Hamburg. Weil er sich 2011 vertippte, beschenkte Stephan Hering-Hagenbeck Neujahrs-Geburtstagskind Benedikt mit einer Führung.
Nach einer halben Stunde öffnen sich die schweren Tore. Benedikt, sechs Jahre alt, geht lieber mal zu Papa auf den Arm. Sicher ist sicher. Denn da biegt schon der erste Rüssel um die Ecke, die ersten Ohren und dann der ganze mächtige Elefant. Gemächlich trottet die hochschwangere Indra etwa zwei Meter entfernt von Benedikt in die Freilaufhalle des Tierparks Hagenbeck. „Warst du schon mal so dicht dran?“, wird der zoologische Direktor Stephan Hering-Hagenbeck den Jungen später fragen. „Nee“, flüstert der fast ehrfürchtig. Ist eben was ganz Besonderes, diese Exklusivführung am Neujahrstag hinter den Kulissen des Elefantenhauses. Für Benedikt – und für Stephan Hering Hagenbeck.

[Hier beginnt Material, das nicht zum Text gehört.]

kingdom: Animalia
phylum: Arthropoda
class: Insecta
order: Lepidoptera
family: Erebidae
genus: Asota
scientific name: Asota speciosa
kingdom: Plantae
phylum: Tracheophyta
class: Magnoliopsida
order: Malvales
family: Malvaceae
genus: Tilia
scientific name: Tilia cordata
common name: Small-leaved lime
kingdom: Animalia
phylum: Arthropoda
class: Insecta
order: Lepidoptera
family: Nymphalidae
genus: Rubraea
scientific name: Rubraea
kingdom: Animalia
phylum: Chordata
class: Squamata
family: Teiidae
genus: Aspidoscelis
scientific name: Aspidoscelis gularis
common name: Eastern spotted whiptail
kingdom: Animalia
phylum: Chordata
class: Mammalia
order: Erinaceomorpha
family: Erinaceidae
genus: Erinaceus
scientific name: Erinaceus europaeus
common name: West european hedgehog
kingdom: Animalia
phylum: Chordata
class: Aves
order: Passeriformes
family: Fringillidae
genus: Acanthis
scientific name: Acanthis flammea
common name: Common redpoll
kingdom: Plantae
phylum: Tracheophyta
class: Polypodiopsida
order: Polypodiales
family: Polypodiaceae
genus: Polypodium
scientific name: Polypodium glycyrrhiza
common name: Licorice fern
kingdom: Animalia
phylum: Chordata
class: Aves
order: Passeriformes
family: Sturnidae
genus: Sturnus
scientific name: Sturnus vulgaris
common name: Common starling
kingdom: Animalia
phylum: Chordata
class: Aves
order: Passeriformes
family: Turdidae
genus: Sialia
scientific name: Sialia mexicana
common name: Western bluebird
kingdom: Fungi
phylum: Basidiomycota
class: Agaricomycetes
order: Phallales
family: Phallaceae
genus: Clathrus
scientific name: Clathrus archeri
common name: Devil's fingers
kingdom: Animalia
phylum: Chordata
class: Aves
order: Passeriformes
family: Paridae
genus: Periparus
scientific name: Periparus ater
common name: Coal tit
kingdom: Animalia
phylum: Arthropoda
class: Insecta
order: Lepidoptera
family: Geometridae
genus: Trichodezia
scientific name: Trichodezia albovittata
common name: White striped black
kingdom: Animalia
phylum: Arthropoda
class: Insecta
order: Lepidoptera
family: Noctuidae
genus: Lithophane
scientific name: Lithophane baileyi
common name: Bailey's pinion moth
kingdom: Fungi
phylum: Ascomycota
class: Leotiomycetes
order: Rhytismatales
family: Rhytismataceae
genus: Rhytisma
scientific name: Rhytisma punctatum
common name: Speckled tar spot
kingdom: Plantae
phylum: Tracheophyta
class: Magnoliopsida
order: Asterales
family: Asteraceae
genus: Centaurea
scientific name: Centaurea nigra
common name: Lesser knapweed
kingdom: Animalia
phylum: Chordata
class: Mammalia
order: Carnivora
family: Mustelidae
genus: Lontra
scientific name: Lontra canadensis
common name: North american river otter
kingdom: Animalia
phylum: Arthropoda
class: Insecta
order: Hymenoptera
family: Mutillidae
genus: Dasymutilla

Neujahrswette vor sechs Jahren
Vor sechs Jahren hatte der damalige Geschäftsführer in der Abendblatt-Silvesterausgabe mit anderen Prominenten eine Neujahrswette abgeschlossen. Seinerzeit ließ er sich zu der Aussage hinreißen, das erste Baby, das 2011 in Hamburg geboren wird, werde ein Mädchen. Tja, und diese Wette ging schneller verloren, als man Elefantenhaus buchstabieren kann. Denn acht Minuten nach Mitternacht kam Benedikt in Barmbek als erstes Hamburger Neujahrsbaby auf die Welt. Zweifelsfrei: ein Junge. Pech für Hering-Hagenbeck, Glück für den kleinen Neuhamburger. Denn der Wetteinsatz war eine Führung durch das Elefantenhaus.
Henry ist das Hamburger Neujahrsbaby 2017
Dass das Einlösen der Wettschuld nun bis zum Jahr 2017 dauerte, lag an der weitsichtig gewählten Formulierung von Stephan Hering-Hagenbeck, der sich 2010 wie folgt einließ: „Wenn es ein Junge wird, lade ich ihn und seine Familie zu seinem sechsten Geburtstag zu uns in den Tierpark ein und werde mit ihnen einen Blick hinter die Kulissen des Elefantenhauses werfen.“ Hering-Hagenbecks verlorene Wette, Benedikts sechster Geburtstag, der Start ins neue Jahr – es kam also einiges zusammen.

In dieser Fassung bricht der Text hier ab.